Russie 2026 : le durcissement protocolaire des examens nationaux révèle une recentralisation éducative
L’agence fédérale de supervision de l’éducation (Rospotrebnadzor) a officialisé le protocole strict qui régira le célèbre Examen d’État unifié (ЕГЭ) en 2026, actant un renforcement des mesures de contrôle et d’isolement des candidats. Ce cadre, qui scelle l’accès à l’enseignement supérieur, bannit tout appareil électronique ou document personnel, impose le dépôt des effets avant un portique de sécurité et confine l’élève à son bureau, n’autorisant que le strict nécessaire. Cette ritualisation sécuritaire, analysée depuis Moscou comme une garantie d’équité et d’objectivité, s’inscrit dans une tendance plus vaste de reprise en main du système éducatif par le centre fédéral.
Cette logique de standardisation nationale se déploie également à un échelon inférieur avec les Travaux de vérification panrusses (ВПР), dont le calendrier 2026 a été dévoilé.
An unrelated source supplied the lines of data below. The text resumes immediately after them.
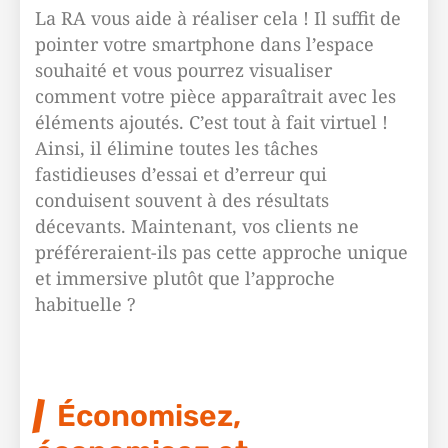
La RA vous aide à réaliser cela ! Il suffit de
pointer votre smartphone dans l’espace
souhaité et vous pourrez visualiser
comment votre pièce apparaîtrait avec les
éléments ajoutés. C’est tout à fait virtuel !
Ainsi, il élimine toutes les tâches
fastidieuses d’essai et d’erreur qui
conduisent souvent à des résultats
décevants. Maintenant, vos clients ne
préféreraient-ils pas cette approche unique
et immersive plutôt que l’approche
habituelle ?
Économisez,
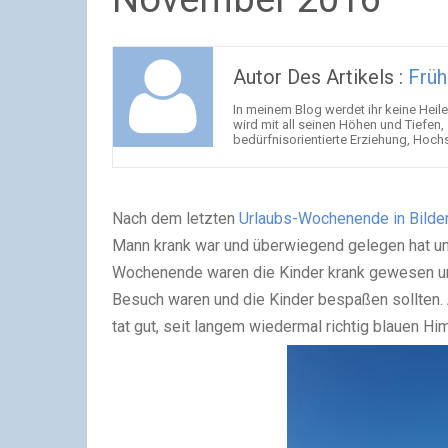
Autor Des Artikels :
Früh
In meinem Blog werdet ihr keine Heil
wird mit all seinen Höhen und Tiefe
bedürfnisorientierte Erziehung, Hochs
Nach dem letzten
Urlaubs-Wochenende in Bilde
Mann krank war und überwiegend gelegen hat und
Wochenende waren die Kinder krank gewesen und
Besuch waren und die Kinder bespaßen sollten.
tat gut, seit langem wiedermal richtig blauen H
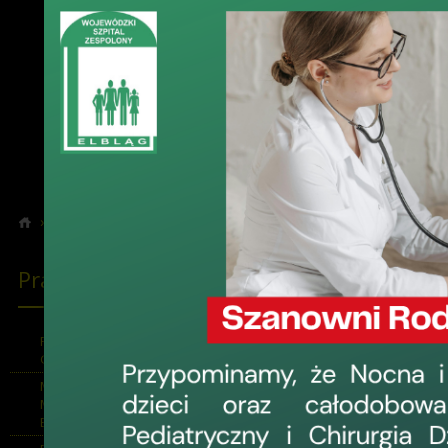
›
›
Pracownie i Zakłady
Pracownia EEG
Pracownie i Zakłady
Praco
Kierownik:
Pracownia Endoskopii
lek. Piotr 
Gastroenterologicznej
Medyczne Laboratorium
Kierownik Zes
Mikrobiologiczne - Laboratorium
Bakteriologiczne
mgr Izabel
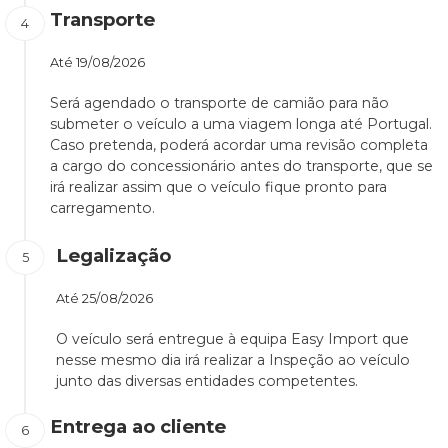
Transporte
Até
19/08/2026
Será agendado o transporte de camião para não
submeter o veículo a uma viagem longa até Portugal.
Caso pretenda, poderá acordar uma revisão completa
a cargo do concessionário antes do transporte, que se
irá realizar assim que o veículo fique pronto para
carregamento.
Legalização
Até
25/08/2026
O veículo será entregue à equipa Easy Import que
nesse mesmo dia irá realizar a Inspeção ao veículo
junto das diversas entidades competentes.
Entrega ao cliente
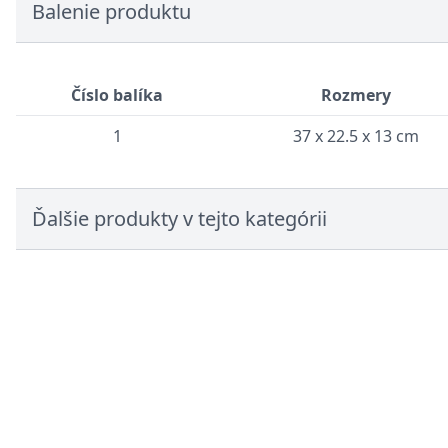
Balenie produktu
Číslo balíka
Rozmery
1
37 x 22.5 x 13 cm
Ďalšie produkty v tejto kategórii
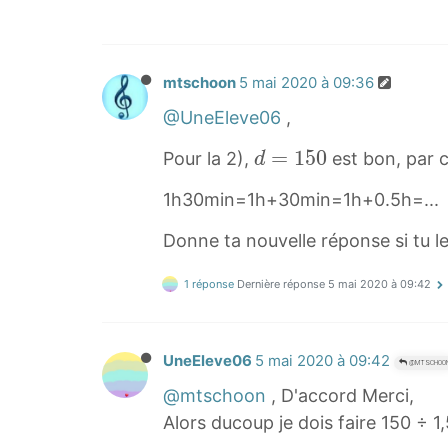
r
c
o
mtschoon
5 mai 2020 à 09:36
u
@UneEleve06
,
r
u
d
=
1
5
0
Pour la 2),
est bon, par 
d
e
=
d
1h30min=1h+30min=1h+0.5h=...
1
u
5
Donne ta nouvelle réponse si tu le
r
0
e
d
1 réponse
Dernière réponse
5 mai 2020 à 09:42
ˊ
=
e
1
UneEleve06
5 mai 2020 à 09:42
5
@MTSCHOO
d
0
@mtschoon
, D'accord Merci,
e
Alors ducoup je dois faire 150 ÷ 1,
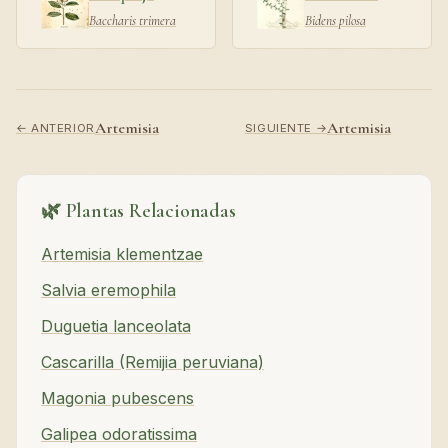
Baccharis trimera
Bidens pilosa
Artemisia
Artemisia
← ANTERIOR
SIGUIENTE →
🌿 Plantas Relacionadas
Artemisia klementzae
Salvia eremophila
Duguetia lanceolata
Cascarilla (Remijia peruviana)
Magonia pubescens
Galipea odoratissima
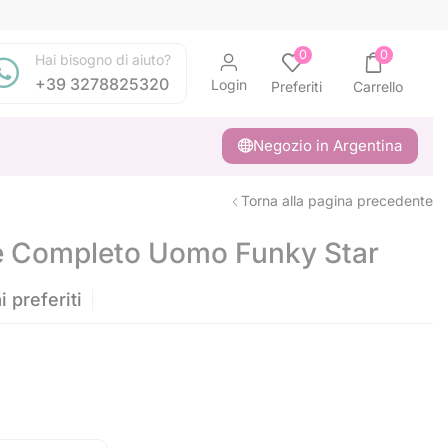
0
0
Hai bisogno di aiuto?
+39 3278825320
Login
Preferiti
Carrello
Negozio in Argentina
Torna alla pagina precedente
 Completo Uomo Funky Star
 preferiti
Ces évaluations, qui toucheront près de 37 000 établissements, voient leur contenu subtilement remodelé : l’instruction civique (obshchestvoznanie) disparaît pour les classes de 6e et 7e, tandis que la biologie fait son entrée en 10e année. Pour un observateur européen, ce rééquilibrage des disciplines, réduisant l’exposition précoce aux sciences sociales, pourrait traduire une volonté de recentrer les curricula sur des matières perçues comme moins politiquement sensibles ou plus directement utilitaires pour les filières scientifiques et techniques prioritaires.
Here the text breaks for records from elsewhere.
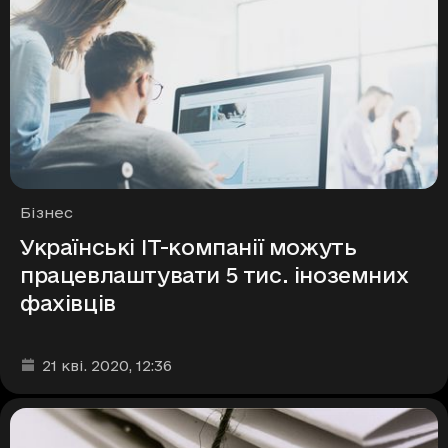
Рубрики
Бізнес
Українські ІТ-компанії можуть
працевлаштувати 5 тис. іноземних
фахівців
Дата та час публікації
:
21 кві. 2020
, 12:36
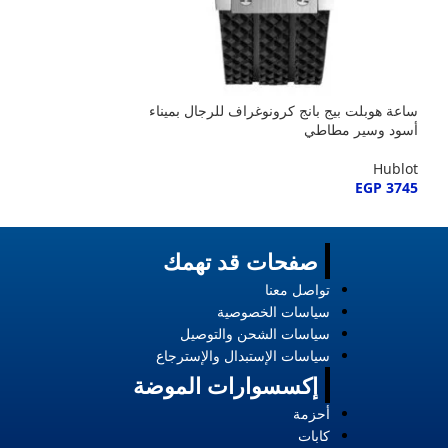
Hublot
EGP
3745
ساعة هوبلت بيج بانج كرونوغراف للرجال بميناء
أسود وسير مطاطي
Hublot
EGP
3745
صفحات قد تهمك
تواصل معنا
سياسات الخصوصية
سياسات الشحن والتوصيل
سياسات الإستبدال والإسترجاع
إكسسوارات الموضة
أحزمة
كابات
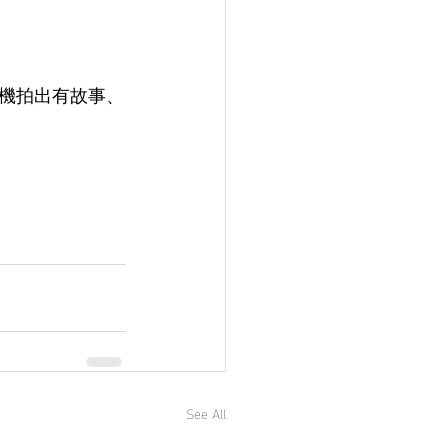
機拍出有故事、
See All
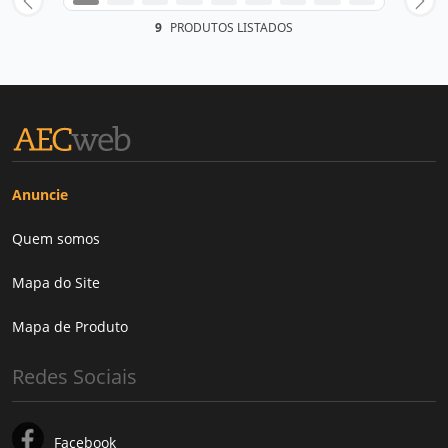
9
PRODUTOS LISTADOS
Anuncie
Quem somos
Mapa do Site
Mapa de Produto
Redes Sociais
Facebook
La concomitance de ces annonces dessine les contours d’un modèle éducatif russe de plus en plus normé, surveillé et calibré par l’État. La rigueur procédurale extrême du ЕГЭ, couplée à l’ajustement des ВПР, suggère une double finalité : assoir la légitimité des diplômes par une transparence procédurale incontestable, tout en orientant discrètement les contenus enseignés. Cette approche contraste avec les tendances observées dans plusieurs systèmes francophones, où l’on expérimente souvent une certaine flexibilité d’évaluation et une valorisation des compétences transversales.
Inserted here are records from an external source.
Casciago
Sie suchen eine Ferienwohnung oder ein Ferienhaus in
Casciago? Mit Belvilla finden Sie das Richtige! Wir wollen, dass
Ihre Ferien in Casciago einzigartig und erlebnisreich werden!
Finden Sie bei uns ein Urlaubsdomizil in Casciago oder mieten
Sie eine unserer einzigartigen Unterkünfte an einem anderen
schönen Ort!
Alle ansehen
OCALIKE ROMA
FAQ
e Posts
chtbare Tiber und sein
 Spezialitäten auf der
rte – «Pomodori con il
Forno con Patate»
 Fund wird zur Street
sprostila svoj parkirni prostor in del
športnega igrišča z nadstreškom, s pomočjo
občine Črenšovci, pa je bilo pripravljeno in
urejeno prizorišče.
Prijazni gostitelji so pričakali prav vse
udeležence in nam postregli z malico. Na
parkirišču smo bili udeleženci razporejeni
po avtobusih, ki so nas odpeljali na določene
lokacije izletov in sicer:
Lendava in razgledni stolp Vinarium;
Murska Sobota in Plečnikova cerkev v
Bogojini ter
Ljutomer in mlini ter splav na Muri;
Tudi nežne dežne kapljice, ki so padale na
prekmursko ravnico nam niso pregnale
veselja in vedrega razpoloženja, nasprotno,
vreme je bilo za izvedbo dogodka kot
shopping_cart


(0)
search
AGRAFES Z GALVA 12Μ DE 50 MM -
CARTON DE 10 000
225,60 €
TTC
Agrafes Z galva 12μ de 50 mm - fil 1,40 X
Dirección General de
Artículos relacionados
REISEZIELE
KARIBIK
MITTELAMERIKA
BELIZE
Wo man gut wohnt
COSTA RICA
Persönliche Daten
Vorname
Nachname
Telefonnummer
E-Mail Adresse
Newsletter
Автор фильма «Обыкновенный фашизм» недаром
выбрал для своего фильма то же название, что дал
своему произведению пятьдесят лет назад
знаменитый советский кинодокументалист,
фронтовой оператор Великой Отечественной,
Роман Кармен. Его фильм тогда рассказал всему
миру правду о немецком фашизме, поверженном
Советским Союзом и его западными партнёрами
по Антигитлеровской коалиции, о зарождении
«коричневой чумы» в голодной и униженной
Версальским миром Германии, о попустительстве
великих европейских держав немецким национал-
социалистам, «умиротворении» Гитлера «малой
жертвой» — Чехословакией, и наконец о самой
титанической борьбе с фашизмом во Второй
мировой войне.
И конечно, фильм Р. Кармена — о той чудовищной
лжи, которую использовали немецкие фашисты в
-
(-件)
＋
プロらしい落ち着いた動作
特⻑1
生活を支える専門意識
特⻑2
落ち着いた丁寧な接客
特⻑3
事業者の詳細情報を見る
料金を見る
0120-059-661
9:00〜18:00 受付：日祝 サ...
À l’horizon 2026, ces évolutions posent la question de l’influence de ce modèle éducatif rigide sur la formation des élites russes et sur leur rapport à l’autorité et à l’information. Alors que les capitales occidentales s’interrogent sur l’autonomie intellectuelle des futures générations, le pouvoir russe, lui, semble privilégier un paradigme d’efficacité, de contrôle et de souveraineté éducative, au risque d’un certain formatage des esprits. La géopolitique de la connaissance, dans l’espace post-soviétique comme dans sa rivalité avec l’Occident, se joue aussi dans ces réformes techniques des examens scolaires.